The extent of disease involvement at presentation is a key factor affecting the treatment outcome for patients with NPC. In patients with localized disease, the 5-year survival rate is up to 90%. This figure drops below 50% in patients with metastatic disease. In addition, patients with more advanced disease are subject to higher treatment-associated morbidities. Unfortunately, 75%–90% of patients with NPC have already developed local or regional metastasis at presentation,. Therefore, screening for early disease in asymptomatic individuals may potentially improve the treatment outcomes of patients with NPC. Chan et al. investigated if plasma EBV DNA analysis is sensitive enough for the detection of early, asymptomatic NPC. In the study, over 1,300 asymptomatic subjects were screened for NPC using plasma EBV DNA and VCA IgA serology. All subjects showing a positive result in either examination underwent nasal endoscopy. Through this screening, 3 cases of early NPC (1 stage I and 2 stage II) were identified. All 3 patients showed persistently positive plasma EBV DNA results, but only 1 showed a positive VCA IgA serology result. Positive plasma EBV DNA results were also observed in 5%–9% of subjects without NPC. However, in two-thirds of these subjects, the presence of detectable EBV DNA in plasma was only transient and lasted for less than 2 weeks. Therefore, repeating the detection of plasma EBV DNA in the individuals with initial positive results is a useful strategy for discriminating the patients with NPC from the ivdividuals without NPC (false positives). The patients with true NPC would have persistent levels of circulating EBV DNA, whereas the individuals with false-positive in the first test would have negative results on the following examinations. Interestingly, in approximately 0.2% of subjects without NPC, EBV DNA was persistently detectable in their plasma over a period of more than 1 year. The clinical significance of this observation remains unclear. In a previous study, subjects with positive IgA serology were found to have a 4- to 10-fold increased risk of developing NPC. It is possible that subjects with persistently positive plasma EBV DNA results may also have a higher risk for future NPC development.

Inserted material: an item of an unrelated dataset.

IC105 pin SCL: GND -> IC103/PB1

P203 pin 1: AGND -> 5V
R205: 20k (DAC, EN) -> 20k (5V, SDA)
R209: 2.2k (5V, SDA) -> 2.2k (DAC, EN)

Detection of EBV DNA in Other Sample Types

In addition to plasma, EBV DNA can also be detected in other bodily fluids or tissues as a biomarker for NPC. For example, EBV DNA was detected in the urine of patients with NPC. The detection rate in urine was only 55% compared with the 99% detection rate for plasma EBV DNA. Moreover, the size of EBV DNA was shorter in the urine than in the plasma, possibly because the smaller DNA fragments are more likely to pass through the glomerular membrane. EBV DNA was also detected in the cerebrospinal fluid in a patient with leptomeningeal metastasis of NPC.

Conclusions

Quantitative analysis of EBV DNA is an excellent example of how a molecular tumor marker can contribute to different aspects of patient management, including early cancer detection, staging and risk stratification, posttreatment monitoring, and prognostication. Although the analysis of viral DNA as a tumor marker is simple and relatively inexpensive, this method cannot be generalized to all types of cancers because most cancers do not harbor any viral genome. In this regard, the detection of other cancer-associated aberrations, including single nucleotide mutation,, translocation, chromosome copy aberrations,, and methylation changes, have been explored. Given the example of plasma EBV DNA in NPC management, the analysis of cancer-derived DNA is expected to become an important tool in the management of cancers in the near future–.